Cómo vamos a imaginar a ese niño ahora sino ofrendado en la pantalla por esa mirada -que tiene manos- de Giulietta Massina. Cómo entender Europa -y el cine europeo- sin recordar esas imágenes de Alemania, año cero... Sin Rossellini. Pero qué digo entender. Casi lo de menos es que sin él resulte incomprensible el cine moderno (Alain Bergala apuntaba que Le mépris debe más a Rossellini que a Fritz Lang y que bien puede verse como un remake de Viaggio in Italia). Es algo mucho más importante. Nadie lo dijo mejor que Bertolucci hace cincuenta años -en Prima della rivoluzione- con aquella réplica memorable de Gianni Amico: ¡Recuerda, Fabrizzio! ¡No se puede vivir sin Rossellini!
Es ponerle los ojos encima hoy y Alemania, año cero (1948) deviene también una suerte de año cero del cine. Por lo menos de una manera de ver y hacer cine. Un cine que emerge de las ruinas. De un mundo. De una Europa. De un cine. Y hoy uno no puede sino frotarse los ojos ante una película como Alemania, año cero. Cuesta creer que llegara a hacerse. Cuando se hizo. Como se hizo.

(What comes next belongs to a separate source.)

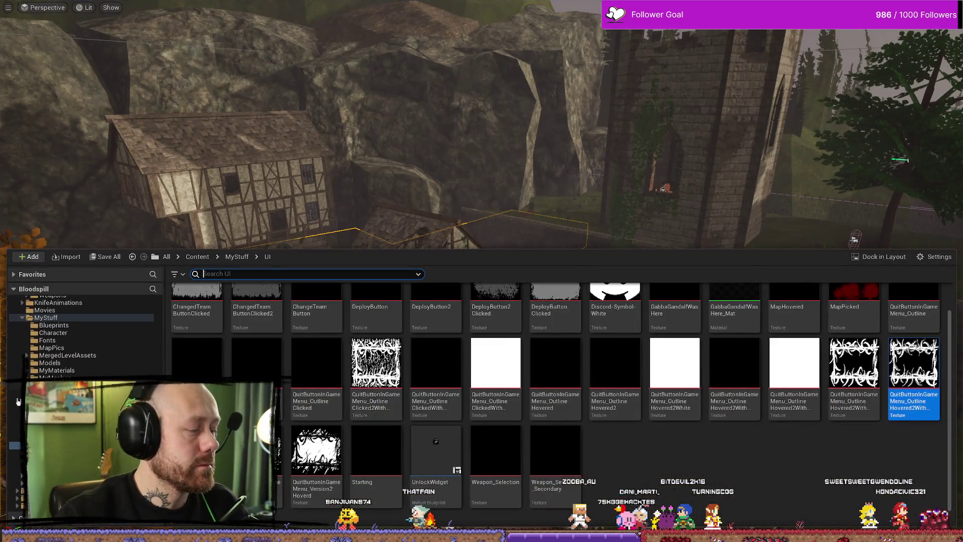
key(alt+Tab)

Hace más de veinte años leí con fervor en la colección de Cahiers du cinéma de la biblioteca del CGAI el relato del propio Rossellini de cómo hizo Alemania, año cero (en el nº 52 de noviembre de 1955, el mismo mes y el mismo año que nací), pero la historia más detallada de la gestación de la película la encontré en la biografía del cineasta escrita por Gianni Rondolino que compré en la librería Fahrenheit 451 de Roma, en Campo di Fiori.
Alemania, año cero empezó a gestarse en París. (Dónde si no, podríamos decir sin exagerar: si el cine moderno no nació en París, encontró allí sus ángeles custodios, apóstoles devotos y apasionados misioneros.) En septiembre de 1946, después de proyectar Paisâ en el Festival de Venecia, Rossellini viajó a París para promocionar la película y presentar también Roma città aperta (1945). La acogida fue tan cálida que debió vivir aquellos días como el bálsamo propicio para una herida que nunca cicatrizará: la muerte de su hijo Romano, en agosto, a los nueve años, un íntimo fantasma en la obra del cineasta.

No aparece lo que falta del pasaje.